July 8, 2026
Space nerds smell drama
EVE Online's Carbon engine is now open source: Fenris Creations explains why
EVE just handed out its secret recipe, and fans are already poking holes in the kitchen
TLDR: EVE Online’s maker has open-sourced the tech behind its famous space game, letting anyone inspect it, reuse it, or build on it for free. Fans are split between excitement, curiosity, and suspicion, with some diving in immediately and others asking whether the studio really released the whole kitchen sink.
After years of saying it would do it, the studio behind EVE Online has finally dumped its long-running game tech onto GitHub, meaning anyone can peek inside, reuse parts of it, or even build their own game from the same foundations. The company says this is all about trust, openness, and letting the community do "crazy things" with the code. Translation: the vault is open, and the internet immediately ran inside.
And oh, the reactions are deliciously mixed. Some fans were instantly in detective mode, with one commenter admitting they’d long believed EVE’s giant online universe was powered by a totally different system: "I guess not." Another was pure enthusiast energy, saying they already followed and forked the project and want to inspect how the game’s once jaw-dropping visuals were built. That’s the wholesome side of the story.
But not everyone is throwing confetti. One of the sharpest takes was basically: wait, is this even the full thing? A skeptical commenter said it looks like a pile of useful bits and pieces with "nothing really tying it together," which is exactly the kind of comment that starts a mini-comment-war. Is this a generous gift to the public, or a neat box of spare parts? Meanwhile, one onlooker said the news alone made them want to finally try EVE, despite its reputation as a life-consuming spreadsheet-in-space.
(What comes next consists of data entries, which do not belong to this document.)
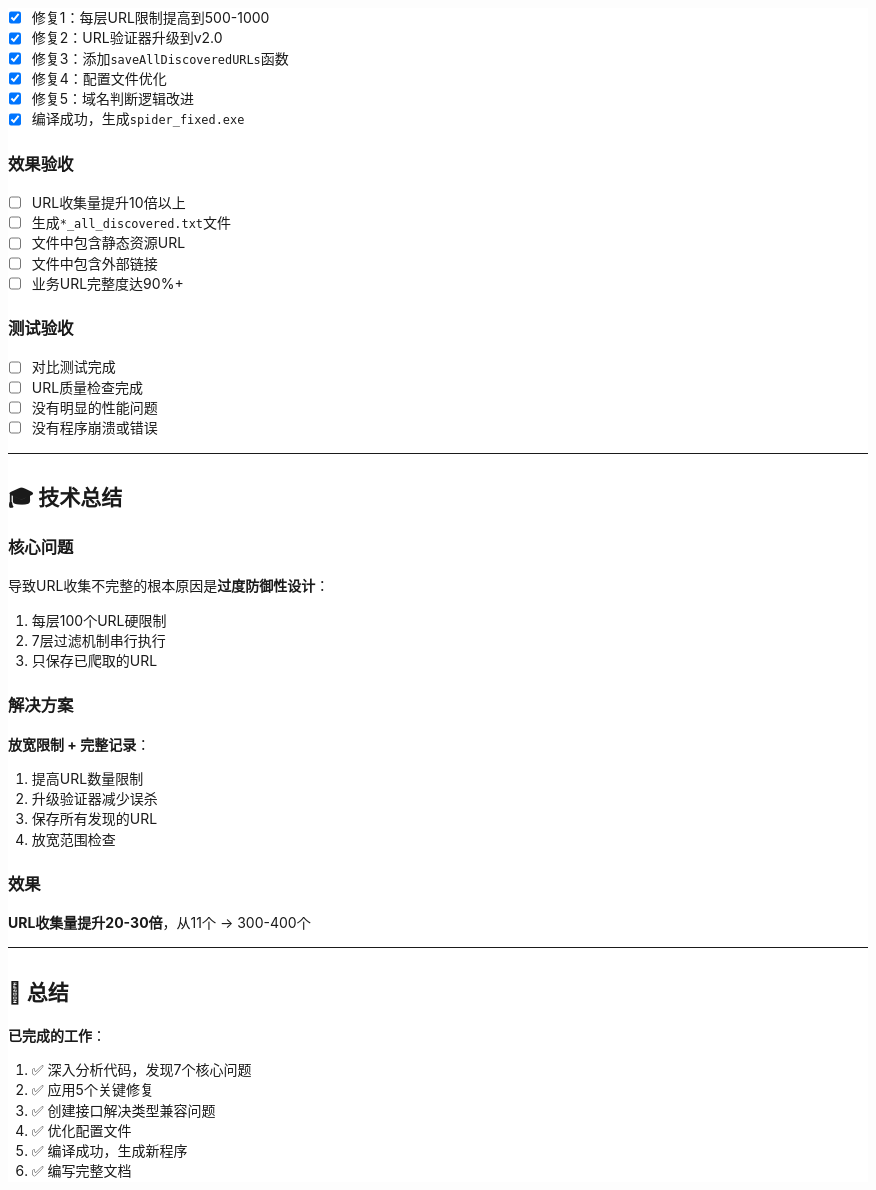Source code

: - [x] 修复1：每层URL限制提高到500-1000
- [x] 修复2：URL验证器升级到v2.0
- [x] 修复3：添加`saveAllDiscoveredURLs`函数
- [x] 修复4：配置文件优化
- [x] 修复5：域名判断逻辑改进
- [x] 编译成功，生成`spider_fixed.exe`

### 效果验收

- [ ] URL收集量提升10倍以上
- [ ] 生成`*_all_discovered.txt`文件
- [ ] 文件中包含静态资源URL
- [ ] 文件中包含外部链接
- [ ] 业务URL完整度达90%+

### 测试验收

- [ ] 对比测试完成
- [ ] URL质量检查完成
- [ ] 没有明显的性能问题
- [ ] 没有程序崩溃或错误

---

## 🎓 技术总结

### 核心问题

导致URL收集不完整的根本原因是**过度防御性设计**：
1. 每层100个URL硬限制
2. 7层过滤机制串行执行
3. 只保存已爬取的URL

### 解决方案

**放宽限制 + 完整记录**：
1. 提高URL数量限制
2. 升级验证器减少误杀
3. 保存所有发现的URL
4. 放宽范围检查

### 效果

**URL收集量提升20-30倍**，从11个 → 300-400个

---

## 🎉 总结

**已完成的工作**：
1. ✅ 深入分析代码，发现7个核心问题
2. ✅ 应用5个关键修复
3. ✅ 创建接口解决类型兼容问题
4. ✅ 优化配置文件
5. ✅ 编译成功，生成新程序
6. ✅ 编写完整文档
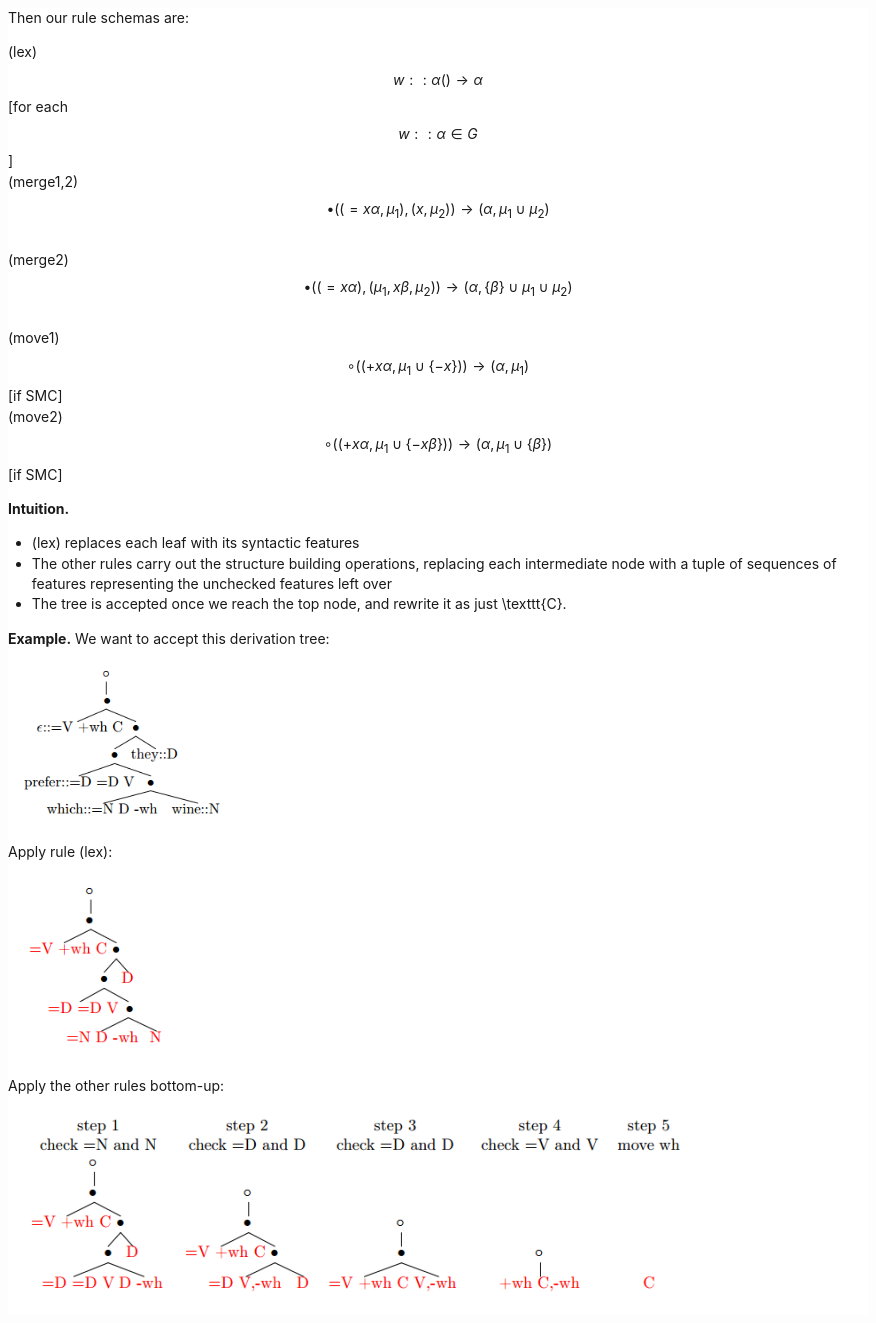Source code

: Then our rule schemas are:

   (lex)       $$w :: \alpha() \to \alpha$$ [for each $$w :: \alpha \in G$$]  
   (merge1,2)  $$\bullet((=x \alpha, \mu_1), (x, \mu_2)) \to (\alpha, \mu_1 \cup \mu_2)$$  
   (merge2)    $$\bullet((=x \alpha), (\mu_1, x\beta, \mu_2)) \to (\alpha, \{\beta\} \cup \mu_1 \cup \mu_2)$$  
   (move1)     $$\circ((+x \alpha, \mu_1 \cup \{-x\})) \to (\alpha, \mu_1)$$  [if SMC]  
   (move2)     $$\circ((+x \alpha, \mu_1 \cup \{-x\beta\})) \to (\alpha, \mu_1 \cup \{\beta\})$$ [if SMC]

**Intuition.**

- (lex) replaces each leaf with its syntactic features
- The other rules carry out the structure building operations, replacing each intermediate node with a tuple of sequences of features representing the unchecked features left over
- The tree is accepted once we reach the top node, and rewrite it as just \texttt{C}.

**Example.**
We want to accept this derivation tree:

<img src='images/stabler13-chps9-10/dtree1.png' height='160' />

Apply rule (lex):

<img src='images/stabler13-chps9-10/lex.png' height='180'/>

Apply the other rules bottom-up:

<img src='images/stabler13-chps9-10/steps1-5.png' height='200'/>
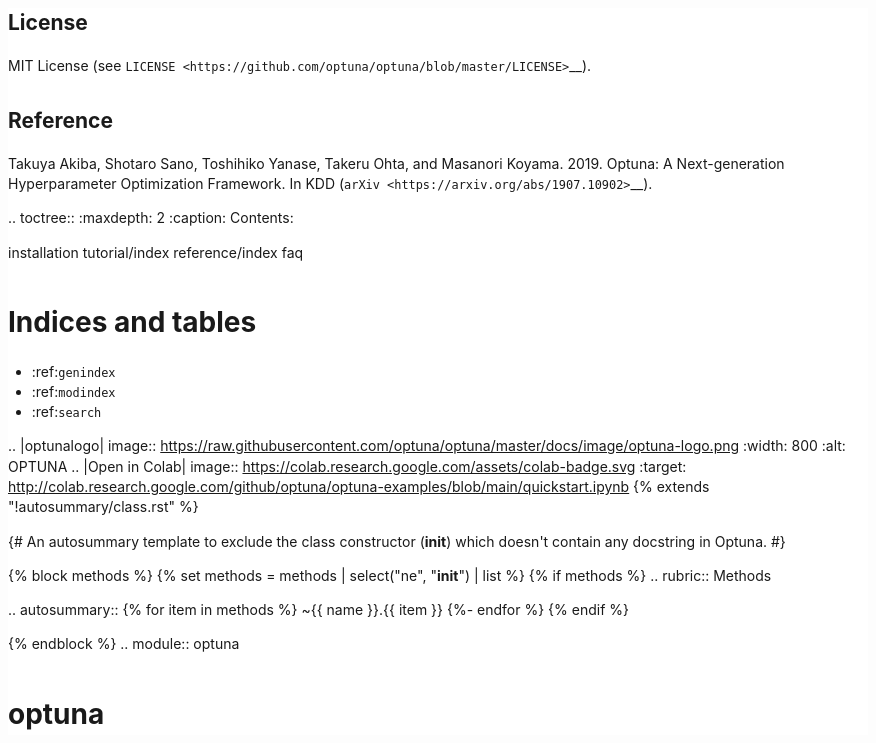 License
-------

MIT License (see `LICENSE <https://github.com/optuna/optuna/blob/master/LICENSE>`__).

Reference
---------

Takuya Akiba, Shotaro Sano, Toshihiko Yanase, Takeru Ohta, and Masanori
Koyama. 2019. Optuna: A Next-generation Hyperparameter Optimization
Framework. In KDD (`arXiv <https://arxiv.org/abs/1907.10902>`__).

.. toctree::
   :maxdepth: 2
   :caption: Contents:

   installation
   tutorial/index
   reference/index
   faq

Indices and tables
==================

* :ref:`genindex`
* :ref:`modindex`
* :ref:`search`

.. |optunalogo| image:: https://raw.githubusercontent.com/optuna/optuna/master/docs/image/optuna-logo.png
  :width: 800
  :alt: OPTUNA
.. |Open in Colab| image:: https://colab.research.google.com/assets/colab-badge.svg
  :target: http://colab.research.google.com/github/optuna/optuna-examples/blob/main/quickstart.ipynb
{% extends "!autosummary/class.rst" %}

{#
An autosummary template to exclude the class constructor (__init__)
which doesn't contain any docstring in Optuna.
#}

{% block methods %}
   {% set methods = methods | select("ne", "__init__") | list %}
   {% if methods %}
   .. rubric:: Methods

   .. autosummary::
   {% for item in methods %}
      ~{{ name }}.{{ item }}
   {%- endfor %}
   {% endif %}

{% endblock %}
.. module:: optuna

optuna
======
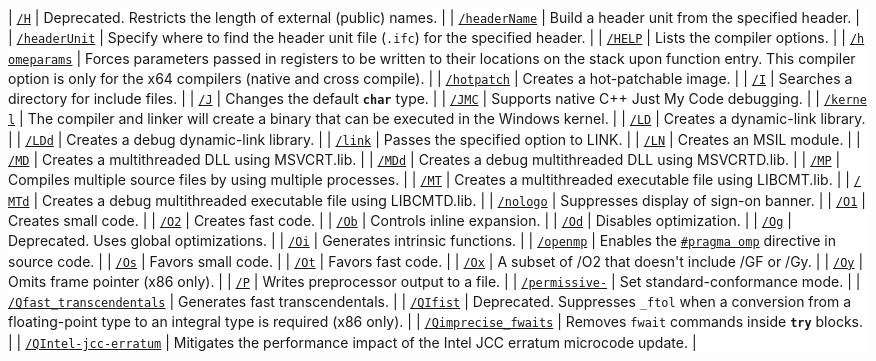 | [`/H`](h-restrict-length-of-external-names.md) | Deprecated. Restricts the length of external (public) names. |
| [`/headerName`](headername.md) | Build a header unit from the specified header. |
| [`/headerUnit`](headerunit.md) | Specify where to find the header unit file (`.ifc`) for the specified header. |
| [`/HELP`](help-compiler-command-line-help.md) | Lists the compiler options. |
| [`/homeparams`](homeparams-copy-register-parameters-to-stack.md) | Forces parameters passed in registers to be written to their locations on the stack upon function entry. This compiler option is only for the x64 compilers (native and cross compile). |
| [`/hotpatch`](hotpatch-create-hotpatchable-image.md) | Creates a hot-patchable image. |
| [`/I`](i-additional-include-directories.md) | Searches a directory for include files. |
| [`/J`](j-default-char-type-is-unsigned.md) | Changes the default **`char`** type. |
| [`/JMC`](jmc.md) | Supports native C++ Just My Code debugging. |
| [`/kernel`](kernel-create-kernel-mode-binary.md) | The compiler and linker will create a binary that can be executed in the Windows kernel. |
| [`/LD`](md-mt-ld-use-run-time-library.md) | Creates a dynamic-link library. |
| [`/LDd`](md-mt-ld-use-run-time-library.md) | Creates a debug dynamic-link library. |
| [`/link`](link-pass-options-to-linker.md) | Passes the specified option to LINK. |
| [`/LN`](ln-create-msil-module.md) | Creates an MSIL module. |
| [`/MD`](md-mt-ld-use-run-time-library.md) | Creates a multithreaded DLL using MSVCRT.lib. |
| [`/MDd`](md-mt-ld-use-run-time-library.md) | Creates a debug multithreaded DLL using MSVCRTD.lib. |
| [`/MP`](mp-build-with-multiple-processes.md) | Compiles multiple source files by using multiple processes. |
| [`/MT`](md-mt-ld-use-run-time-library.md) | Creates a multithreaded executable file using LIBCMT.lib. |
| [`/MTd`](md-mt-ld-use-run-time-library.md) | Creates a debug multithreaded executable file using LIBCMTD.lib. |
| [`/nologo`](nologo-suppress-startup-banner-c-cpp.md) | Suppresses display of sign-on banner. |
| [`/O1`](o1-o2-minimize-size-maximize-speed.md) | Creates small code. |
| [`/O2`](o1-o2-minimize-size-maximize-speed.md) | Creates fast code. |
| [`/Ob`](ob-inline-function-expansion.md) | Controls inline expansion. |
| [`/Od`](od-disable-debug.md) | Disables optimization. |
| [`/Og`](og-global-optimizations.md) | Deprecated. Uses global optimizations. |
| [`/Oi`](oi-generate-intrinsic-functions.md) | Generates intrinsic functions. |
| [`/openmp`](openmp-enable-openmp-2-0-support.md) | Enables the [`#pragma omp`](../../preprocessor/omp.md) directive in source code. |
| [`/Os`](os-ot-favor-small-code-favor-fast-code.md) | Favors small code. |
| [`/Ot`](os-ot-favor-small-code-favor-fast-code.md) | Favors fast code. |
| [`/Ox`](ox-full-optimization.md) | A subset of /O2 that doesn't include /GF or /Gy. |
| [`/Oy`](oy-frame-pointer-omission.md) | Omits frame pointer (x86 only). |
| [`/P`](p-preprocess-to-a-file.md) | Writes preprocessor output to a file. |
| [`/permissive-`](permissive-standards-conformance.md) | Set standard-conformance mode. |
| [`/Qfast_transcendentals`](qfast-transcendentals-force-fast-transcendentals.md) | Generates fast transcendentals. |
| [`/QIfist`](qifist-suppress-ftol.md) | Deprecated. Suppresses `_ftol` when a conversion from a floating-point type to an integral type is required (x86 only). |
| [`/Qimprecise_fwaits`](qimprecise-fwaits-remove-fwaits-inside-try-blocks.md) | Removes `fwait` commands inside **`try`** blocks. |
| [`/QIntel-jcc-erratum`](qintel-jcc-erratum.md) | Mitigates the performance impact of the Intel JCC erratum microcode update. |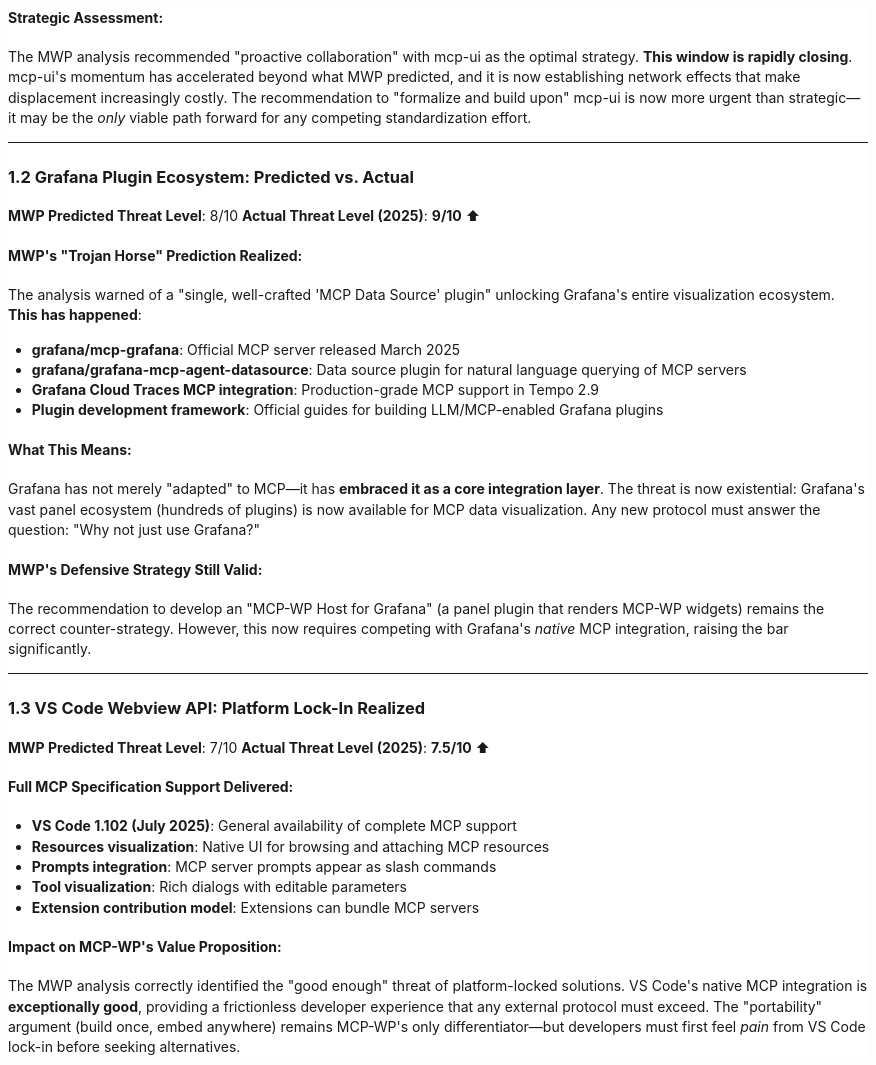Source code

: #### Strategic Assessment:
The MWP analysis recommended "proactive collaboration" with mcp-ui as the optimal strategy. **This window is rapidly closing**. mcp-ui's momentum has accelerated beyond what MWP predicted, and it is now establishing network effects that make displacement increasingly costly. The recommendation to "formalize and build upon" mcp-ui is now more urgent than strategic—it may be the *only* viable path forward for any competing standardization effort.

---

### 1.2 Grafana Plugin Ecosystem: Predicted vs. Actual

**MWP Predicted Threat Level**: 8/10
**Actual Threat Level (2025)**: **9/10** ⬆️

#### MWP's "Trojan Horse" Prediction Realized:
The analysis warned of a "single, well-crafted 'MCP Data Source' plugin" unlocking Grafana's entire visualization ecosystem. **This has happened**:

- **grafana/mcp-grafana**: Official MCP server released March 2025
- **grafana/grafana-mcp-agent-datasource**: Data source plugin for natural language querying of MCP servers
- **Grafana Cloud Traces MCP integration**: Production-grade MCP support in Tempo 2.9
- **Plugin development framework**: Official guides for building LLM/MCP-enabled Grafana plugins

#### What This Means:
Grafana has not merely "adapted" to MCP—it has **embraced it as a core integration layer**. The threat is now existential: Grafana's vast panel ecosystem (hundreds of plugins) is now available for MCP data visualization. Any new protocol must answer the question: "Why not just use Grafana?"

#### MWP's Defensive Strategy Still Valid:
The recommendation to develop an "MCP-WP Host for Grafana" (a panel plugin that renders MCP-WP widgets) remains the correct counter-strategy. However, this now requires competing with Grafana's *native* MCP integration, raising the bar significantly.

---

### 1.3 VS Code Webview API: Platform Lock-In Realized

**MWP Predicted Threat Level**: 7/10
**Actual Threat Level (2025)**: **7.5/10** ⬆️

#### Full MCP Specification Support Delivered:
- **VS Code 1.102 (July 2025)**: General availability of complete MCP support
- **Resources visualization**: Native UI for browsing and attaching MCP resources
- **Prompts integration**: MCP server prompts appear as slash commands
- **Tool visualization**: Rich dialogs with editable parameters
- **Extension contribution model**: Extensions can bundle MCP servers

#### Impact on MCP-WP's Value Proposition:
The MWP analysis correctly identified the "good enough" threat of platform-locked solutions. VS Code's native MCP integration is **exceptionally good**, providing a frictionless developer experience that any external protocol must exceed. The "portability" argument (build once, embed anywhere) remains MCP-WP's only differentiator—but developers must first feel *pain* from VS Code lock-in before seeking alternatives.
That might be the funniest twist of all: open the code, and suddenly people are tempted to board the spaceship.
Key Points
- •Fenris Creations has open sourced the Carbon engine behind *EVE Online* and made it available on GitHub.
- •The company says the main reasons are inspectability, trust-building, and encouraging community contribution.
- •Most Carbon modules use the MIT License, while spatial audio clustering uses Apache License 2.0 and IO uses the Python Software Foundation License.
- •The licenses allow free and commercial use, including building an MMO or forking the engine into a separate version.
- •Fenris says it has prepared operationally for open source by reserving time for pull request review and views external scrutiny as beneficial for security.